La comunicazione amatoriale di Calenda sui social, che ha dettato la linea così alla faccia dei congressi di Azione celebrati solo per sancire plebisciti, è sempre stato un tallone d’Achille. Ma la degenerazione degli ultimi giorni prima della rottura dell’alleanza è stata clamorosa, aggravata dal silenzio assenso dei volti pubblici di Azione.

Attacca sondaggisti e retroscenisti se gli conviene, li asseconda se è utile. Attacca sul personale con toni spropositati e inadeguati. Rende pubblici i dettagli di trattative riservate, talvolta senza metterci la faccia, e, ciliegina sulla torta, sceglie Striscia la Notizia per dichiarare la fine del Terzo Polo. Nel frattempo, le truppe cammellate social di Italia Viva, classe dirigente inclusa, hanno continuato a fare ciò che hanno sempre fatto: alzare i toni per difendere Renzi, anche oltre il dovuto.

Tutto sbagliato.

più frammentati di così si muore, letteralmente

Ha poco senso mettersi a discutere sui singoli punti di disaccordo. Nessuna questione burocratica può vincere sulla volontà politica, che evidentemente è mancata ad entrambi così come la mancanza di visione.

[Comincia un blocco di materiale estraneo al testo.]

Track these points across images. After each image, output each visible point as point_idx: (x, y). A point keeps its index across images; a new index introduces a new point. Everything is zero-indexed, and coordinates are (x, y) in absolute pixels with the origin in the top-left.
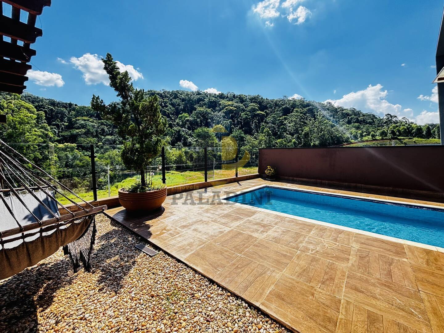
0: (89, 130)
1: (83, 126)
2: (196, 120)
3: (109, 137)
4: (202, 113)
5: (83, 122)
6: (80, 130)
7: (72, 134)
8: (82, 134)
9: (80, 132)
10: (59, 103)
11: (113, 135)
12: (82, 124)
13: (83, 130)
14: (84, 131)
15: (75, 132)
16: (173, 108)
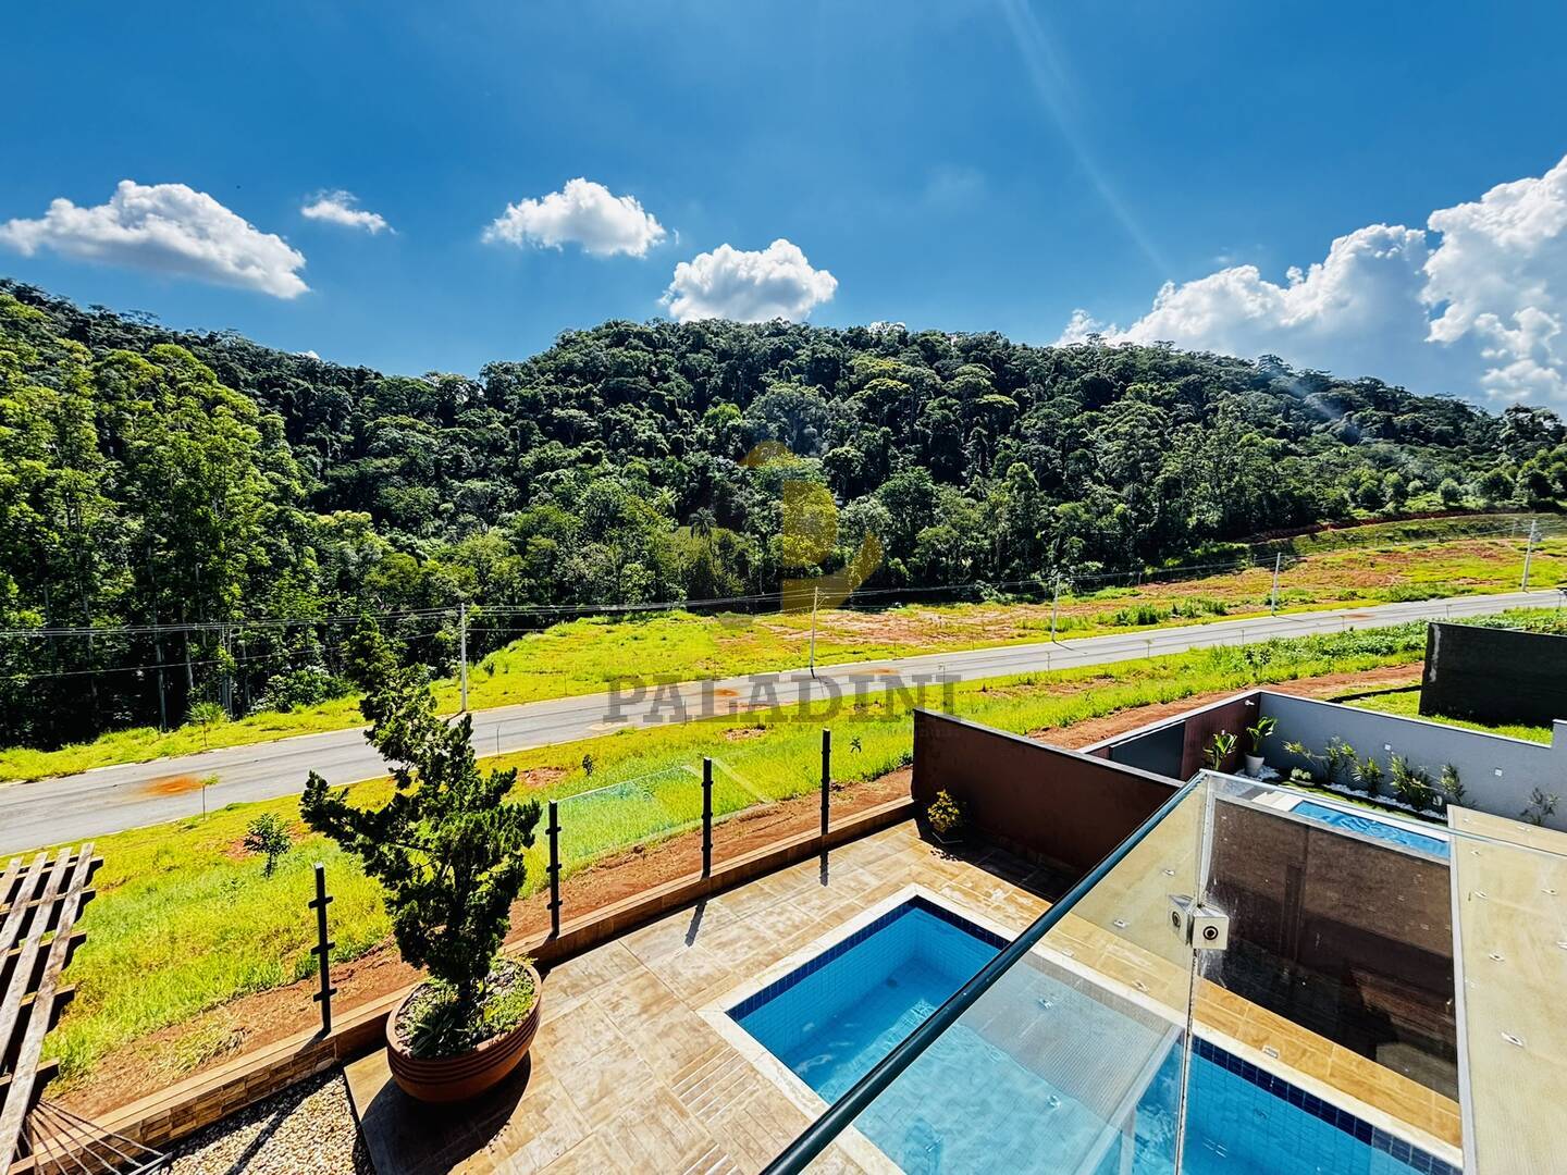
0: (413, 459)
1: (396, 448)
2: (765, 426)
3: (476, 485)
4: (787, 404)
5: (396, 434)
6: (386, 461)
7: (361, 473)
8: (392, 474)
9: (387, 467)
10: (327, 371)
11: (488, 476)
12: (396, 439)
13: (397, 461)
14: (399, 463)
15: (370, 469)
16: (688, 386)
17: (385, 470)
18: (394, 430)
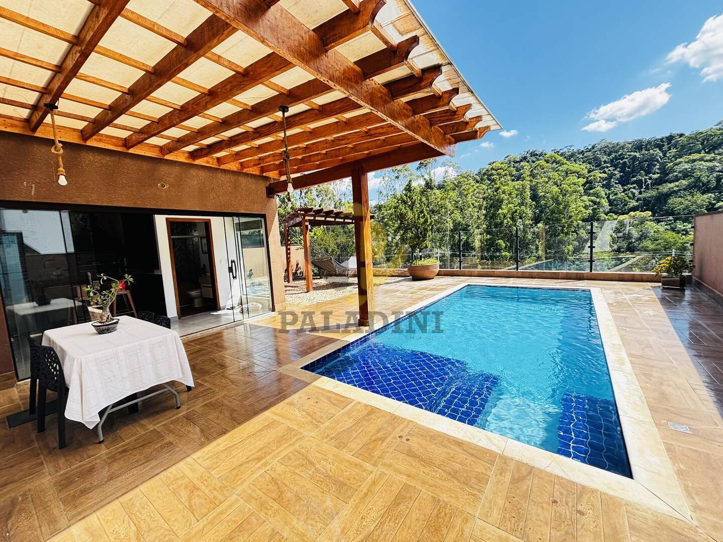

Adesso, oggettivamente, al centro c’è il vuoto. Calenda ha litigato con tutti, Renzi lo odiavano già da prima. Bonino, dopo aver fatto da portatrice d’acqua alla sinistra ora a guida woke grazie a Elly Schlein, si è limitata a dichiarare “lui è fatto così”, riferendosi ad entrambi (e ricevendo l’approvazione di Letta): è ai ferri corti con entrambi. Va detto, infatti, che in questi anni Più Europa ha celebrato tre congressi, due dei quali sono stati delle farse. Le sorti e le posizioni di altre personalità più o meno in vista sono simili, non solo tra i progressisti.

Anziché sfruttare l’imminente disgregazione di Forza Italia, la presenza di un governo sovranista, lo spostamento a sinistra del PD, la coagulazione di tante sigle liberali in LDE (incredibilmente muti durante il disfacimento del Terzo Polo) e l’entusiasmo raccolto dai giovani di Generazione Costituente, l’unica prospettiva è continuare a difendere i feudi personali come se fossero fortezze strategiche. Sono uniti solo dalla paura che qualcun altro possa fare il leader. La dimostrazione è anche nei congressi plebiscitari di Azione, ma anche in quelli di tutti gli altri.

la classe dirigente liberale che non c’è

Non hanno capito, nel Terzo Polo come negli altri partiti centristi che siano più progressisti o conservatori, che gli elettori non li sostengono perché sono ciò che sono, ma nonostante ciò che sono. Parliamo di un’area politica in cui l’elettorato è enormemente più maturo della classe dirigente. Parliamo di uno spazio politico dove le praterie non ci sono, ma il 15% si può raggiungere. Ma, allo stesso tempo, è impossibile non notare l’assenza di figure minimamente in grado di esercitare la propria leadership in modo efficace.

Tuttavia, le imprese difficili chiedono eserciti preparati e leader carismatici, tutto questo manca. Ci sono sicuramente persone per bene e di buona volontà, così come ci sono politici preparati. Ma troppo poco o, quantomeno, troppo poco decisivi nello stabilire le sorti. L’impressione da armata Brancaleone di queste ore ha fatto venir meno anche lo stucchevole mito della serietà.

Un futuro incerto, forse inesistente

Qualunque cosa accadrà ora, ci sono solo macerie e non ci sono più tante persone che erano pronte a mettersi in gioco. Chissà se qualcuno ci proverà, oppure, se l’eredità sarà infausta come quella di Fare per Fermare il Declino e Scelta Civica.

Ancora una volta siamo di fronte alla dimostrazione che propugnare idee condivisibili e saper fare politica sono questioni slegate al 100%. Nella presunta area liberale questo fatto è ampiamente sottovalutato tanto dalla classe dirigente quanto dai militanti, tutti convinti che la propria superiorità basti a vincere le elezioni.

Dopo le prossime elezioni, qualsiasi esse siano, riproporranno pensose riflessioni sull’astensionismo e pretenderanno di essere presi sul serio. Così come continueranno a prendere in giro il claim elettorale “Pronti” con cui Giorgia Meloni ha portato FDI al 30% nonché al governo del Paese. Continueranno a restare al 2% e, visto che una gran parte di loro appartiene a Renew Europe, dovranno allearsi per forza e il teatrino ricomincerà. L’eterno ritorno del liberale, inadatto e sempre uguale.